(Stored items)
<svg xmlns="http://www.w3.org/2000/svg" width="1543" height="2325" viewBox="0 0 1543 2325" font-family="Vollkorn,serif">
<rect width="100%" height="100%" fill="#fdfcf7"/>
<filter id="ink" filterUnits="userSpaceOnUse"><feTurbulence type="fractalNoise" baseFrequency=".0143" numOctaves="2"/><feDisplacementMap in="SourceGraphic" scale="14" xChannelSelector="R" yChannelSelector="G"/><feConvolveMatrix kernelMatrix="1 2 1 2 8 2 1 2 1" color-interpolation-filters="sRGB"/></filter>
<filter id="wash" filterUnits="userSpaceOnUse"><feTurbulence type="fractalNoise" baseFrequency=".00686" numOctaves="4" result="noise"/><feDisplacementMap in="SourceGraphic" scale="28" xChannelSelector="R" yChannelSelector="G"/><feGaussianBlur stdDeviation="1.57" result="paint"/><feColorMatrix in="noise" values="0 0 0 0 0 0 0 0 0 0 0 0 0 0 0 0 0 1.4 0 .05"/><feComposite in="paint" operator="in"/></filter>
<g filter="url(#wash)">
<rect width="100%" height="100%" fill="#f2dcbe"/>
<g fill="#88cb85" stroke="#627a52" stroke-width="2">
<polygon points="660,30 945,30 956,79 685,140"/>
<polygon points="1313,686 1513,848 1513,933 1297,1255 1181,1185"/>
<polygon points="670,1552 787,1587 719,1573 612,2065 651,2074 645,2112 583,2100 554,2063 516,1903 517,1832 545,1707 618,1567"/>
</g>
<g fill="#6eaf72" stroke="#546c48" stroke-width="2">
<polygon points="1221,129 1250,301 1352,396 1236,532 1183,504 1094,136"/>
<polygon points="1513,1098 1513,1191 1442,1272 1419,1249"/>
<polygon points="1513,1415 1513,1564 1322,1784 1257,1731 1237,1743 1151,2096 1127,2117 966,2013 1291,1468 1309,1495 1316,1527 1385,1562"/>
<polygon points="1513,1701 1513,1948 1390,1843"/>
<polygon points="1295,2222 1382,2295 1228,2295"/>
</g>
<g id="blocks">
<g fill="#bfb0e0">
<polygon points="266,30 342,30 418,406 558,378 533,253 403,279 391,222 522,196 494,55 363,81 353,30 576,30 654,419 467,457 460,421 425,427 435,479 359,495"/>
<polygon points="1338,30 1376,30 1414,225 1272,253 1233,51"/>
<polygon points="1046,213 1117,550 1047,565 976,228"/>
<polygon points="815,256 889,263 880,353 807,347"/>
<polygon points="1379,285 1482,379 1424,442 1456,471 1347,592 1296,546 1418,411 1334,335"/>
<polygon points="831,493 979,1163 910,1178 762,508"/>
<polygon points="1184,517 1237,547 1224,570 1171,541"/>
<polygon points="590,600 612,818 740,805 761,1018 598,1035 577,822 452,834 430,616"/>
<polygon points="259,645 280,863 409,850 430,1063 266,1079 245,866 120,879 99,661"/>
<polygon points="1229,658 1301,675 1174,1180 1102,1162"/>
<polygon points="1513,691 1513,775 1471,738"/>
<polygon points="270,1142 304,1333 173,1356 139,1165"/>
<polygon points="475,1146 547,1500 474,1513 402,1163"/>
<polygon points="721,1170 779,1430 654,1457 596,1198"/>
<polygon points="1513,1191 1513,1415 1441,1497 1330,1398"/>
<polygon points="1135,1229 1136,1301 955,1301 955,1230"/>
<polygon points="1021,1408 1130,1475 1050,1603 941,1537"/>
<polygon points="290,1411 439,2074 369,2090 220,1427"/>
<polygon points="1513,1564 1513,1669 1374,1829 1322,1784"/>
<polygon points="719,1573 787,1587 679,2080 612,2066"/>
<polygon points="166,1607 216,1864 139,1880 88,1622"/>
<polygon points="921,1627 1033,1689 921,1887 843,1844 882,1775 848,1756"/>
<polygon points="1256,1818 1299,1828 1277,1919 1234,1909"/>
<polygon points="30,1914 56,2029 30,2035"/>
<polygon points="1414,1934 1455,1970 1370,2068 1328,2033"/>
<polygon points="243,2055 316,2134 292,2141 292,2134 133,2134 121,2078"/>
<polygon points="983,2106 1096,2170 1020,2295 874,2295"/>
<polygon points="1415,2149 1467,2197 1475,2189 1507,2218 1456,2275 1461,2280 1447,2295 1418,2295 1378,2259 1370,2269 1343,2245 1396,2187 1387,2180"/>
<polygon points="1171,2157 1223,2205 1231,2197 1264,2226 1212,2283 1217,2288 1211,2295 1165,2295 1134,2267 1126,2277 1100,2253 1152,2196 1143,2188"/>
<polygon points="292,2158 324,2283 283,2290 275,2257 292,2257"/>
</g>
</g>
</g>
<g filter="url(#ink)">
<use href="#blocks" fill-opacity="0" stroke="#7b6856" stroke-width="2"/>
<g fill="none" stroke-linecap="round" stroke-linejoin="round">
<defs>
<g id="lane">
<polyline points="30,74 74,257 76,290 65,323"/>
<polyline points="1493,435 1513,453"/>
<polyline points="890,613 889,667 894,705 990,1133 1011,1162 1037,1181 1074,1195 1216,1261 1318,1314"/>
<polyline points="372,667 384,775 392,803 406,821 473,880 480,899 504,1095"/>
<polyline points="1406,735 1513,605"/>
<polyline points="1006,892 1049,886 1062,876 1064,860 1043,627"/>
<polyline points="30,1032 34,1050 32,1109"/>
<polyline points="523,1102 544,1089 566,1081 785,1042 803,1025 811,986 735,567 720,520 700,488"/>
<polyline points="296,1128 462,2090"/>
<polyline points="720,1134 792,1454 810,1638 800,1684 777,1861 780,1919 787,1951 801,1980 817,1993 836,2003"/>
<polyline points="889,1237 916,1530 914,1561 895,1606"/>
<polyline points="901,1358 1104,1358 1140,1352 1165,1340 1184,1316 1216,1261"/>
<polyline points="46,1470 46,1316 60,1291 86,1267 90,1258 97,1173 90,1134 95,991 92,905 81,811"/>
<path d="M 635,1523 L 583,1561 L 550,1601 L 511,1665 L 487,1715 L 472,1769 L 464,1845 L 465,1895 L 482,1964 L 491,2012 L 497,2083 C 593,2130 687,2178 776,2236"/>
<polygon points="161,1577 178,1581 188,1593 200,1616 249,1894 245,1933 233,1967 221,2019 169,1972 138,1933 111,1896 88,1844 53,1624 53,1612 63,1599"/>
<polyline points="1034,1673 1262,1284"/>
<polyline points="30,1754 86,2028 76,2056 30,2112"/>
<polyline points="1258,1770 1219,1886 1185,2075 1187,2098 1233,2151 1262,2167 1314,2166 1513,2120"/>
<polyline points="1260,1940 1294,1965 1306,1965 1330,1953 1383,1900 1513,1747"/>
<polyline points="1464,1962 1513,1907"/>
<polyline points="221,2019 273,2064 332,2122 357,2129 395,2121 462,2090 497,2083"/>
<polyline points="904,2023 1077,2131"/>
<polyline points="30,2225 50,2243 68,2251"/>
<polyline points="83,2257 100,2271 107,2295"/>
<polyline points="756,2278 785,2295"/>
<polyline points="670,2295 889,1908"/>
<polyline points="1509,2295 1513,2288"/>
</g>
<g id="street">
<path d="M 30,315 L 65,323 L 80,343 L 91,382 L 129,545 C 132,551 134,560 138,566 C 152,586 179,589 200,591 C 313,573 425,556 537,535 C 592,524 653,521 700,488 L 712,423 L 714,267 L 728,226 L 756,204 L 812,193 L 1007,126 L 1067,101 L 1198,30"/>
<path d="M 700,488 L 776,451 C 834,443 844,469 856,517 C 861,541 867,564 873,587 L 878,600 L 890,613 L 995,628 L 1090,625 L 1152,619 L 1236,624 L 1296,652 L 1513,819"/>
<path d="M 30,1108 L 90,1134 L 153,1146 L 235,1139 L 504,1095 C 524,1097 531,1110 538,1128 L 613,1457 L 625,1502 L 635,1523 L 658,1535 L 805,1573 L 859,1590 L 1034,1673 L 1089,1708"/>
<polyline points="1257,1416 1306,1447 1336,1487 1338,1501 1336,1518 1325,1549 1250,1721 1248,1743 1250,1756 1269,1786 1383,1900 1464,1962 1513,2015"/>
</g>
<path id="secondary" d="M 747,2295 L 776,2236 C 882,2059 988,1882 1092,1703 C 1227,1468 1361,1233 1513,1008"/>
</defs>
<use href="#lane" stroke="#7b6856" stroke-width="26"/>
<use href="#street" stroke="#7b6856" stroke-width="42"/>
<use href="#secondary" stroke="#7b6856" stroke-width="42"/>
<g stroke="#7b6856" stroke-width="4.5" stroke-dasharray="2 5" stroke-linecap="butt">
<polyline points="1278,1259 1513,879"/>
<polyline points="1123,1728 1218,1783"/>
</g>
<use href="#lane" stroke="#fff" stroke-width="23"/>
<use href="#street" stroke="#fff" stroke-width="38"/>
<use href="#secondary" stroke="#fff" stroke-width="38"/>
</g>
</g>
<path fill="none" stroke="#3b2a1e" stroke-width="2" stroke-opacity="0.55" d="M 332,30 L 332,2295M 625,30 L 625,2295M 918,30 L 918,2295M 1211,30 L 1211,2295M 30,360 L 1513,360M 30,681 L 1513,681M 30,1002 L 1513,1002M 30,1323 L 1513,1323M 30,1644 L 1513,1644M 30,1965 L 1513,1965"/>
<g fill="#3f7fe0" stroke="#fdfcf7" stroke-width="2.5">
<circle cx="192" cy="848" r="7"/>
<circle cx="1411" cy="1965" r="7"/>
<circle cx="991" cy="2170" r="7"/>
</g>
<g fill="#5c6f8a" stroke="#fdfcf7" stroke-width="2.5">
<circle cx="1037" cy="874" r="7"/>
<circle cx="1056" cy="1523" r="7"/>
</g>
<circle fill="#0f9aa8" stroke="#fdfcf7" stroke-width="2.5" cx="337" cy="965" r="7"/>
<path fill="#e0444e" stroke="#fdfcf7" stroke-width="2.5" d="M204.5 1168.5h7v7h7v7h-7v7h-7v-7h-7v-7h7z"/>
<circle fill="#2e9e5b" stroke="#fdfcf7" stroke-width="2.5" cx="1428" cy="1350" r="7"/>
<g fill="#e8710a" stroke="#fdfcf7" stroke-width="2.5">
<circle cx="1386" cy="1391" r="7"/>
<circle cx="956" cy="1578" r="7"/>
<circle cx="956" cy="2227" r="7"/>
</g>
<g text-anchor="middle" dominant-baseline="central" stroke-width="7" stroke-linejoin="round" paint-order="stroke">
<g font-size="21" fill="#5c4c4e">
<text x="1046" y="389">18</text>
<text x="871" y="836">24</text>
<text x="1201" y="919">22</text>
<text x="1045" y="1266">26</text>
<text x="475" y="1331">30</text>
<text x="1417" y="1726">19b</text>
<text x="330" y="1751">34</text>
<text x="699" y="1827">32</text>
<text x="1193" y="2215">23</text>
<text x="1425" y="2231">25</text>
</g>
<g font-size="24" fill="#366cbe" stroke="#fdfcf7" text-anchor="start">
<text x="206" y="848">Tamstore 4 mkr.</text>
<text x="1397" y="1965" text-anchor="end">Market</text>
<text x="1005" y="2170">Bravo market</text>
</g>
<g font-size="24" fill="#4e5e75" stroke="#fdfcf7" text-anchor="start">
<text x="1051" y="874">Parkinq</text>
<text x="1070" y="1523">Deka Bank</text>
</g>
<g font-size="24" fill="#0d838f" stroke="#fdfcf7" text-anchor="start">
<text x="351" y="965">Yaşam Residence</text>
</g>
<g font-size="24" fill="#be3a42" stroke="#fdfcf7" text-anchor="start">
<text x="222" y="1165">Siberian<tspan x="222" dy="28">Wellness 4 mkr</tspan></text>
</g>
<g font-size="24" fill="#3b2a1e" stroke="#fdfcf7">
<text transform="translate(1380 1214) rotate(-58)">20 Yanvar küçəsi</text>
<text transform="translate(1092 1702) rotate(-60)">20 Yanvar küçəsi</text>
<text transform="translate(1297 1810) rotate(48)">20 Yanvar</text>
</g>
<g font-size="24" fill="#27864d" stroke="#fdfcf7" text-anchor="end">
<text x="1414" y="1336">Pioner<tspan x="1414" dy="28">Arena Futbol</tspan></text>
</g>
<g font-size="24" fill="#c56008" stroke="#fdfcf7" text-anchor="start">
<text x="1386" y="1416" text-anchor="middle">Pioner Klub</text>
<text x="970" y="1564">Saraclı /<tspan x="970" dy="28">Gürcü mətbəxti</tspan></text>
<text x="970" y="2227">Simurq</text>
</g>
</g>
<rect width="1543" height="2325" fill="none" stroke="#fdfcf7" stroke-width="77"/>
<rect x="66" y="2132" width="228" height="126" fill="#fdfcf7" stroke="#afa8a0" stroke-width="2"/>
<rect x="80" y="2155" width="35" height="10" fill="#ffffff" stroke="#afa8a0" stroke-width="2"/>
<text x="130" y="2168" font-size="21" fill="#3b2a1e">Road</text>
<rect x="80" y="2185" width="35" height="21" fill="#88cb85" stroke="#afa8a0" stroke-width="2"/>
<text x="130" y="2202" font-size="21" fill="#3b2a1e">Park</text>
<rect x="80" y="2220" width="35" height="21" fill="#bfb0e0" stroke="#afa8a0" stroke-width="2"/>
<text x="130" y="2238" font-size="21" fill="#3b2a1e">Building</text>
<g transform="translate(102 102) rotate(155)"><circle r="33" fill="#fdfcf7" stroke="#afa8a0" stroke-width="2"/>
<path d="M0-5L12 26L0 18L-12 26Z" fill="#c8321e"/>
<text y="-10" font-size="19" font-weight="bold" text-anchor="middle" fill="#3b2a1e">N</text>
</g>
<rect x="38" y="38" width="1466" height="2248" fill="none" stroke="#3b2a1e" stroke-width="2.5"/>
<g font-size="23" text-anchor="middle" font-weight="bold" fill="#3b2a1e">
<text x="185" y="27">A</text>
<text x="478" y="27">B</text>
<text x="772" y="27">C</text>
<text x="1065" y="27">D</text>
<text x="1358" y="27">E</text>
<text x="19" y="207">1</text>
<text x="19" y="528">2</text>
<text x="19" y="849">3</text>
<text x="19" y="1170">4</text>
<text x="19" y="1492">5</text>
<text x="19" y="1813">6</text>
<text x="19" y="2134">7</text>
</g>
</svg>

EXERCISE REQUIREMENTS:
How many lines in the entries above hold the word "type"? Reply with the number by itself.

ANSWER BOX:
2